You can also link to some more amusing links to classic interviews below:
· A prime minister who openly refused to answer an interviewer’s questions
· A Tory leader's three evasive answers to the same question
7 comments:
I like to ask if we can exchange link with our blog?
Panellists are frightened to say anything too 'interesting' because they face the threat of trading a career in public life for a soundbite.
Maybe nostalgia may be a factor in making the Robin Day era seem so lively? The fact that on a lot of issues you can barely tell the policies of the two main parties apart can't help either...
I've never seen ye olde Question Time so I couldn't comment, but I do have a few ideas about what's going wrong now. Post incoming perhaps (I have lots of college work to do :( )
I think politicians were less schooled years ago in how to avoid answering questions. It does need a host who can tell the person to shut up, answer the question or they won't be asked again.
The real problem with Question Time in my view is that it is boring because the politicians are more concerned with getting across the "party line" and attacking their opponents than engaging in genuine debate. It still has the capacity to be entertaining when, for example Ken Clarke is on, as he is not concerned with towing the party line and will concede that his opponent might have a point (occasionally).
I agree that Question Time is far less watchable since the departure of Robin Day, although I think David Dimbleby is infinitely preferable to Peter Sissons – even though Sissons is probably more abrasive than Dimbleby and thus more similar to Day.
My main objection to the programme now is that I think there is far too much audience participation. And, with some rare exceptions, the contributions from the audience are garbled, trite or banal. That's not always down to the qualities of the audience member in question. They have no idea that they are about to be called upon to speak and often look like rabbits caught in the headlights. They are rarely given the time to develop a point. And they are so nervous about being on television that they are probably much less articulate than they are in the pub.
The best contributions from audience members are normally crisp sound bites - although I have heard plenty of attempts falling flat.
Another interesting point about Question Time is the presence of contrived applause.
Many audience members will be members of a political party, both because the politically active are probably disproportionately interested in a programme such as Question Time and because political parties are automatically given invitations so as to ensure "balance".
I have often noticed bursts of applause to a not particularly well made point EITHER because it comes from a particular panel member OR fits in with the prejudices of that section of the audience.
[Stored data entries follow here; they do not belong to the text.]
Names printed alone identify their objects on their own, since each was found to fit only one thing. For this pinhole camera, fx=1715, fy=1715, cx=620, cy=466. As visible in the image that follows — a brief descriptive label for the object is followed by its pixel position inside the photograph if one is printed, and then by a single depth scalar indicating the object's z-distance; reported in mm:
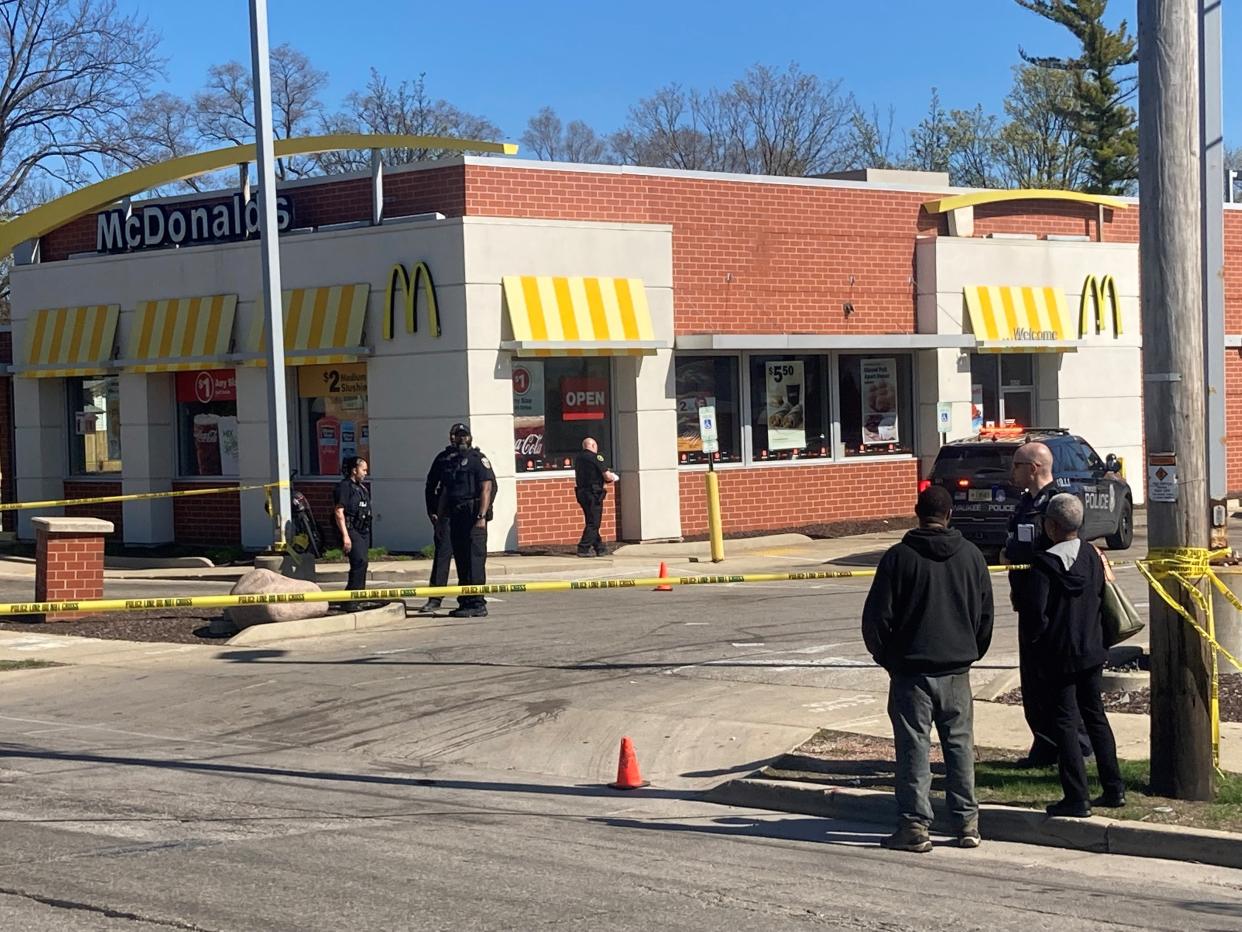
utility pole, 8875
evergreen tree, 55000
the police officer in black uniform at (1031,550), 9078
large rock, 16328
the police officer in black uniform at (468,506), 16797
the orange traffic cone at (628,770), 10125
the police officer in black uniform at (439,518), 17047
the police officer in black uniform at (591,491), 23964
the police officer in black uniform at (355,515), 17219
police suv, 21359
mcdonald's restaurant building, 24062
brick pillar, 17750
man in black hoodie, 8375
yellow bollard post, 21859
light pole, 19828
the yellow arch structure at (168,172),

Such applause sometimes comes where there hasn't even been a decent list of three or contrasting pair) - but it is particularly noticeable because only one section of the audience is applauding and for an embarrassingly short period of time: what I have always called "clapping with question marks", since I heard Andrew Marr use the expression in connection with some applause he heard (in which I participated, oddly enough) during a speech by Iain Duncan Smith.